I’m all for using seasonal British foods. Apart from the issue of food miles, eating foods grown on our doorstep is much better for us, as they’re more in tune with nature and are tastier and fresher.
Watercress is in season from April to September and although it’s usually relegated to a measly garnish on the plate, I look upon it as a delicious and health-giving vegetable in its own right. I use the hot peppery leaves to add a kick to salads; their pungent flavour also makes flavoursome soups, sauces and flavoured butters and goes particularly well with eggs.
The hot peppery taste comes from the mustard oil in the plant and its strong flavour stimulates the taste buds and digestion. Young leaves contain less mustard oil and so have a milder flavour.
Curiously the peppery taste of watercress has a cooling effect, a paradox that was noted by the celebrated 14th century French chef Taillevent, who was also the first person to include it on a menu. He prepared a lavish banquet and served watercress after the fourth course, writing on the menu ‘Watercress, served alone to refresh the mouth’.
Watercress was so popular in the past that every spring it was sold tied it into bunches in Covent Garden by London street sellers. Buyers ate the bunches from their hands, rather as we would eat an ice cream cone!
Hippocrates the ‘father of medicine’ opened what was probably the world’s first hospital near to wild watercress growing in a stream, so that he could use the watercress to treat his patients.
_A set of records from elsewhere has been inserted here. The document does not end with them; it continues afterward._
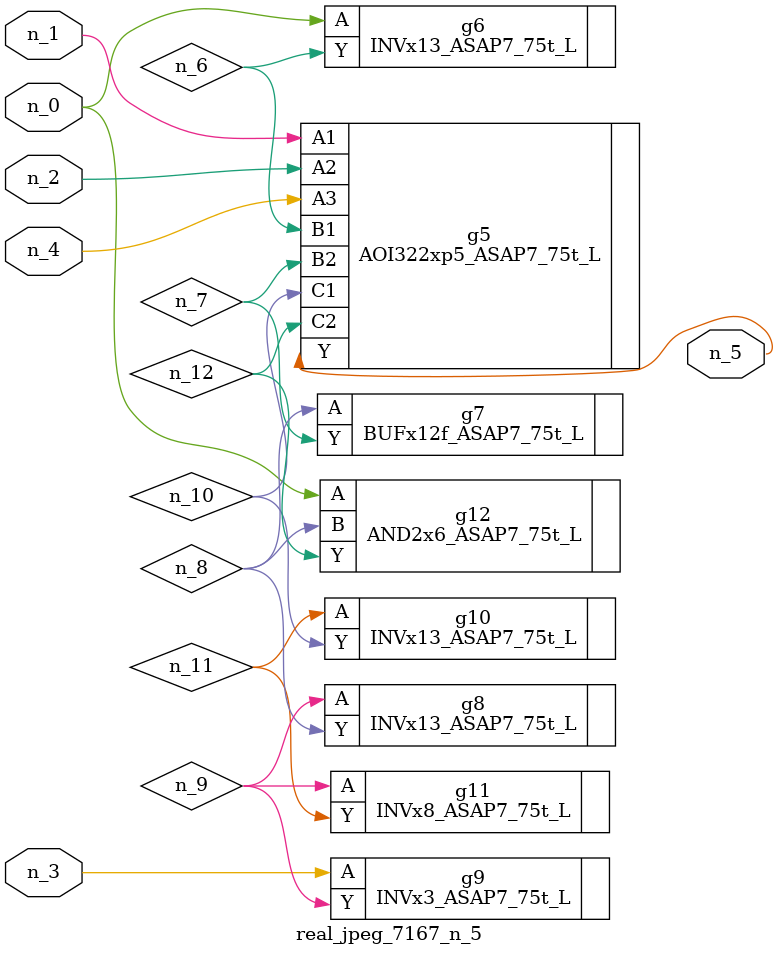
<source format=v>
module real_jpeg_7167_n_5 (n_4, n_0, n_1, n_2, n_3, n_5);

input n_4;
input n_0;
input n_1;
input n_2;
input n_3;

output n_5;

wire n_12;
wire n_8;
wire n_11;
wire n_6;
wire n_7;
wire n_10;
wire n_9;

INVx13_ASAP7_75t_L g6 ( 
.A(n_0),
.Y(n_6)
);

AND2x6_ASAP7_75t_L g12 ( 
.A(n_0),
.B(n_8),
.Y(n_12)
);

AOI322xp5_ASAP7_75t_L g5 ( 
.A1(n_1),
.A2(n_2),
.A3(n_4),
.B1(n_6),
.B2(n_7),
.C1(n_10),
.C2(n_12),
.Y(n_5)
);

INVx3_ASAP7_75t_L g9 ( 
.A(n_3),
.Y(n_9)
);

BUFx12f_ASAP7_75t_L g7 ( 
.A(n_8),
.Y(n_7)
);

INVx13_ASAP7_75t_L g8 ( 
.A(n_9),
.Y(n_8)
);

INVx8_ASAP7_75t_L g11 ( 
.A(n_9),
.Y(n_11)
);

INVx13_ASAP7_75t_L g10 ( 
.A(n_11),
.Y(n_10)
);


endmodule
</source>
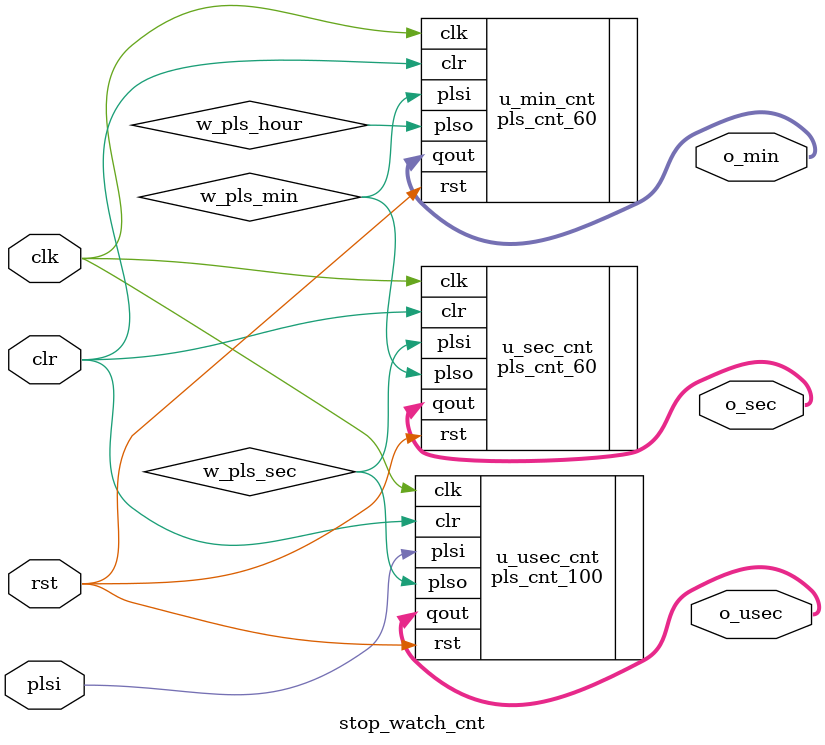
<source format=v>
module stop_watch_cnt(
    input clk,
    input rst,
    input clr, // Clear the Counter at rising edge of CLR Input
    input plsi, // 100Hz Pulse Input, Count up at falling edge of PLSI.
    output [6:0] o_usec,
    output [5:0] o_sec,
    output [5:0] o_min
);
    wire w_pls_sec;
    wire w_pls_min;
    wire w_pls_hour;
    
    // Under sec, counter : 00 ~ 99
    pls_cnt_100 u_usec_cnt(
        .rst(rst),
        .clk(clk),
        .clr(clr),
        .plsi(plsi),
        .plso(w_pls_sec),
        .qout(o_usec)
    );

    // Sec, counter : 00 ~ 59
    pls_cnt_60 u_sec_cnt(
        .rst(rst),
        .clk(clk),
        .clr(clr),
        .plsi(w_pls_sec),
        .plso(w_pls_min),
        .qout(o_sec)
    );

    // Min, counter : 00 ~ 59
    pls_cnt_60 u_min_cnt(
        .rst(rst),
        .clk(clk),
        .clr(clr),
        .plsi(w_pls_min),
        .plso(w_pls_hour),
        .qout(o_min)
    );

    // pls_cnt_10 u_pls_cnt_10(
    //     .rst(rst),
    //     .clk(clk),
    //     .plsi(pls_1kHz),
    //     .plso(w_clk100Hz)
    // );


    


    // watch_hex2seg u_watch_hex2seg_0(
    //     .din(w_usec),
    //     .seg_d(seg_d)
    // );

endmodule
</source>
In fact watercress is one of the most nutritious vegetables and is a rich source of vitamins and essential minerals. That’s why the French call their watercress soup potage de santé or ‘healthy soup’.
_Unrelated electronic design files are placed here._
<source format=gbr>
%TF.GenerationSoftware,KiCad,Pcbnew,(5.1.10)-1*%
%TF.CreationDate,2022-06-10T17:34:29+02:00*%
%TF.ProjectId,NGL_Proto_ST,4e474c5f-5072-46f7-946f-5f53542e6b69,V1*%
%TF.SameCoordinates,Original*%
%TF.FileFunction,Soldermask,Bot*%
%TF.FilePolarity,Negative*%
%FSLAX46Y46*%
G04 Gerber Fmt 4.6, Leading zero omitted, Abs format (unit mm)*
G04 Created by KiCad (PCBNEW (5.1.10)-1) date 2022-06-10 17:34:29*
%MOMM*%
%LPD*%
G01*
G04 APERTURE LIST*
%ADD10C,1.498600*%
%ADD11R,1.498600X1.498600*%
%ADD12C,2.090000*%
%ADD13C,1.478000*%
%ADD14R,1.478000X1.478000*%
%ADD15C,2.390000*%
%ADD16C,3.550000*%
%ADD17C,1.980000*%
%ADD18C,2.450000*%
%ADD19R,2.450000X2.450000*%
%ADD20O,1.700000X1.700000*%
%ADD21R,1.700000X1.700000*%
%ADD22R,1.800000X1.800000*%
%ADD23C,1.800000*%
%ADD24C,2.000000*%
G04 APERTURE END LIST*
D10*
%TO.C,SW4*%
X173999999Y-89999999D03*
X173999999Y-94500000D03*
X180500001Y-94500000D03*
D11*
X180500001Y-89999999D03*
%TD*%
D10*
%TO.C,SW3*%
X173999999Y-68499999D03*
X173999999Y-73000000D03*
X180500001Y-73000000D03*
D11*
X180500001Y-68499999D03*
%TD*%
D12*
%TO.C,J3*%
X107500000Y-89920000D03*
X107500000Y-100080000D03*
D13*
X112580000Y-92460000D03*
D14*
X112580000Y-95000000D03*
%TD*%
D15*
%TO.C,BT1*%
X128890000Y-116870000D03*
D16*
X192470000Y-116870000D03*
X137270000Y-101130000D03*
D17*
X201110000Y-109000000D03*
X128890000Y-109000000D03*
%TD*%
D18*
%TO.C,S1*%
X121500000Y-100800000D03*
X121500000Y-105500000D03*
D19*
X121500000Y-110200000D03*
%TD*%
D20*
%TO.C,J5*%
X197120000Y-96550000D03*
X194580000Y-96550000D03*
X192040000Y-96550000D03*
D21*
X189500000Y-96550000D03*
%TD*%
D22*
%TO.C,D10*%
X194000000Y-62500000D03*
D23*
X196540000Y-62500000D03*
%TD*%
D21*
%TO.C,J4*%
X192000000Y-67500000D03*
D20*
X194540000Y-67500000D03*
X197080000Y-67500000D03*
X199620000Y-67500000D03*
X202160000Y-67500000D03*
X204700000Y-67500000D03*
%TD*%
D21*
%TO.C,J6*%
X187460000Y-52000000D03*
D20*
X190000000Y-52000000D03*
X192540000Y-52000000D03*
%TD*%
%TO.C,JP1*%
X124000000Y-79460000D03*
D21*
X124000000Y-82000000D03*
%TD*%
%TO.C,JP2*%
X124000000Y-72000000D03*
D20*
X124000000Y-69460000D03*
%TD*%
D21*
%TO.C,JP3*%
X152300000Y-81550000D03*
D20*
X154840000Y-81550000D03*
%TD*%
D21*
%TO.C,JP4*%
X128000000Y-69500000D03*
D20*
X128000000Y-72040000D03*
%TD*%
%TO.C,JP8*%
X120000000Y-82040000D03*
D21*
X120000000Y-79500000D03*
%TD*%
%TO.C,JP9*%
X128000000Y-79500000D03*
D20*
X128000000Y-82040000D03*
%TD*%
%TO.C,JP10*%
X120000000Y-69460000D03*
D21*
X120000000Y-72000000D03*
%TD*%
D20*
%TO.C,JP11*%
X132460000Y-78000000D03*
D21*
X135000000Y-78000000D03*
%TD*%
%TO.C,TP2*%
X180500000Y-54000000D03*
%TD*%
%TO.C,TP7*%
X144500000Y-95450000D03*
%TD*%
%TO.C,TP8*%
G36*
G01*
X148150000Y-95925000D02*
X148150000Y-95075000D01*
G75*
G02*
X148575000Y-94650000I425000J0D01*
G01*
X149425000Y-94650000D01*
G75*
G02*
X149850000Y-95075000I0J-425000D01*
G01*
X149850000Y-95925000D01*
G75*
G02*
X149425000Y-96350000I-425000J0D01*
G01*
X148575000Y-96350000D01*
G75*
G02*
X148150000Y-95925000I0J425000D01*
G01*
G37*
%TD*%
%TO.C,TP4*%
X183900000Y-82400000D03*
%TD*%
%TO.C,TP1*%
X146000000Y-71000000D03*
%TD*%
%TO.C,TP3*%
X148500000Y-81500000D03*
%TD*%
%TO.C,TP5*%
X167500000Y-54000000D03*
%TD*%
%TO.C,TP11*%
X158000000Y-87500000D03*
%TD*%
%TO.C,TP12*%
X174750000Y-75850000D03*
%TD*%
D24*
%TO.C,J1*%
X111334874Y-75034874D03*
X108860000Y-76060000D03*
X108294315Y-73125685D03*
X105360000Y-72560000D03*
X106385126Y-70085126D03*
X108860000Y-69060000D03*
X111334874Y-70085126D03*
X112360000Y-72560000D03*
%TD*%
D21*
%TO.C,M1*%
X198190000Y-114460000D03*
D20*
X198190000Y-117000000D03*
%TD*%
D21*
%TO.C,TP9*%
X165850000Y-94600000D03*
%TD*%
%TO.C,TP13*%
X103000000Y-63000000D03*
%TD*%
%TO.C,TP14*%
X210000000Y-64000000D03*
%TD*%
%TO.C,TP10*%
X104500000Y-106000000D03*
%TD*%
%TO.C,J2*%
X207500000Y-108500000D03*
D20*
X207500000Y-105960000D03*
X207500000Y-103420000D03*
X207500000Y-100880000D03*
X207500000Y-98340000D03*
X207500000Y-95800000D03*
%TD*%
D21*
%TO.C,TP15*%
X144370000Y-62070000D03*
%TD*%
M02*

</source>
It’s not a good idea to eat watercress found growing in the wild though, as it’s likely to be polluted and may carry liver fluke. Cultivated watercress is grown on washed gravel and nourished with pure fresh spring water.
My favourite way of enjoying watercress is in a sandwich made with good quality bread generously spread with butter and packed with plenty of crisp, fresh watercress. In Germany watercress is eaten with meats, sausages and smoked fish. I like to serve watercress with sea trout or salmon, where its refreshing flavour is the perfect complement to the rich tasting fish.